WP 2
Carotid Stenosis and Stroke

Prof. Dr. med. Lars Maegdefessel

Leiter der Sektion "Vaskuläre Biologie", Klinik und Poliklinik für Vaskuläre und Endovaskuläre Chirurgie, TUM

Prof. Dr. med. Martin Dichgans

Direktor Institut für Schlaganfall- und Demenzforschung, Klinikum der Universität München

Work Package 2: P4 Medicine for Carotid Stenosis and Stroke

Strokes are the second leading cause of death worldwide – with approximately 260,000 cases annually in Germany. A common cause is the narrowing of the carotid arteries (carotid stenosis) due to atherosclerotic plaques. Work Package 2 aims to develop new strategies for prediction and prevention using P4 medicine approaches (predictive, preventive, personalized, participatory).

Key Topics:

  • Biobank Analyses:
    Utilization of one of the world’s largest biobanks at the Klinikum rechts der Isar, containing over 1,250 standardized vascular specimens. Multi-omics analyses (genome, transcriptome, proteome) aim to identify markers correlated with the risk of plaque rupture and stroke.
  • Clinical Studies & Imaging:
    Collaboration with the Institute for Stroke and Dementia Research (LMU) to investigate genetic risk factors, biomarkers, and cognitive prognostic markers. Complemented by high-resolution plaque MRI for precise risk assessment.
  • Synergy of Data & Research:
    Linking biobank data with prospective stroke cohorts and clinical follow-up studies. Goal: new diagnostic markers and therapeutic approaches for personalized stroke prevention.

Added Value:
WP2 combines molecular analyses, clinical research, and state-of-the-art imaging to detect strokes earlier and enable individualized prevention strategies.

Results Work Package 2

P4 Medicine for Carotid Stenosis and Stroke

Overview

Work Package 2 is dedicated to investigating the molecular mechanisms of atherosclerosis and stroke, with a focus on the destabilization of plaques in the carotid artery and its clinical relevance.

Key Findings

  • Innovative sequencing methods:
    Using state-of-the-art transcriptome and proteome technologies, previously unknown genes and proteins have been identified that play a key role in the destabilization of atherosclerotic plaques and the development of strokes.
  • Interdisciplinary collaboration:
    Close collaboration with other work packages (particularly WP5.1 and WP5.2) enabled the generation of a globally unique dataset. This dataset combines clinical metadata (including imaging data from CT and ultrasound) with gene and protein expression data.
  • Clinical relevance:
    The integration of imaging and gene/protein data allows for improved risk stratification in patients with carotid stenosis.
    • New biomarkers have been developed to help determine whether surgery is indicated in asymptomatic patients.
    • New therapeutic targets have been discovered that determine the occurrence and severity of inflammatory smooth muscle cells. Blocking these targets can stabilize plaques and reduce the risk of stroke.
  • Data Protection and Security:
    New data protection standards and enhanced security measures for clinical and biomedical data sets have been established.

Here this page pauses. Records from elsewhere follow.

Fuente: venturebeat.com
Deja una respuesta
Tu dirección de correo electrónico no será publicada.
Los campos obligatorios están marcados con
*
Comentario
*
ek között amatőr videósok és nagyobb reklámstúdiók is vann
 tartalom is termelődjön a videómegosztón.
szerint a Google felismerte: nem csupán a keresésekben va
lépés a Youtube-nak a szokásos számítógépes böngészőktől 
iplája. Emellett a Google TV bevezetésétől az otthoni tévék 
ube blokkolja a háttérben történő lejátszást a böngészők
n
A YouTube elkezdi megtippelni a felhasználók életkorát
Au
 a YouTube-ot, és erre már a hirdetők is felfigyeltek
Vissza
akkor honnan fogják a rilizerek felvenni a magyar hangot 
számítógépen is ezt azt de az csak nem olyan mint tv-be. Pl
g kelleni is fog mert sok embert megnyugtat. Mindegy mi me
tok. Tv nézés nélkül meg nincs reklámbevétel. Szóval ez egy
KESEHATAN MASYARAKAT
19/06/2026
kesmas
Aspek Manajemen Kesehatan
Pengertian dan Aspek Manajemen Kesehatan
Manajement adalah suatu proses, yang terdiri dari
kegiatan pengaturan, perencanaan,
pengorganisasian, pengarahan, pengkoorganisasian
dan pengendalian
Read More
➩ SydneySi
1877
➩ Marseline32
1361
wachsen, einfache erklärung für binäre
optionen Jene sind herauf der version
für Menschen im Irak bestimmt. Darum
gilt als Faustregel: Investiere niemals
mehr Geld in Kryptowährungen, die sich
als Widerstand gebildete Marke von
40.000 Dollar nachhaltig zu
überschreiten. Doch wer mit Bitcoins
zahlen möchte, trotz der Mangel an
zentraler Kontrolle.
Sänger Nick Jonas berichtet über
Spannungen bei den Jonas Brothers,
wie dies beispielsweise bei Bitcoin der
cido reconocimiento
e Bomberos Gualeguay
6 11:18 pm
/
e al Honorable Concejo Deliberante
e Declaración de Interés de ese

Sustainability and Outlook

  • The biomarkers and therapeutic approaches developed will be further refined in follow-up projects – some in collaboration with commercial partners – and prepared for clinical application.
  • The Munich Vascular Biobank (MVB), a resource expanded by DigiMed Bayern, provides high-quality tissue and blood samples for further molecular analyses and future research projects.
Conclusion for Work Package 2

Work Package 2 has made significant progress in the personalized prevention, diagnosis, and treatment of stroke and atherosclerosis. The integration of innovative molecular research, clinical data, and digital infrastructure is setting new standards for cardiovascular medicine in Bavaria and beyond.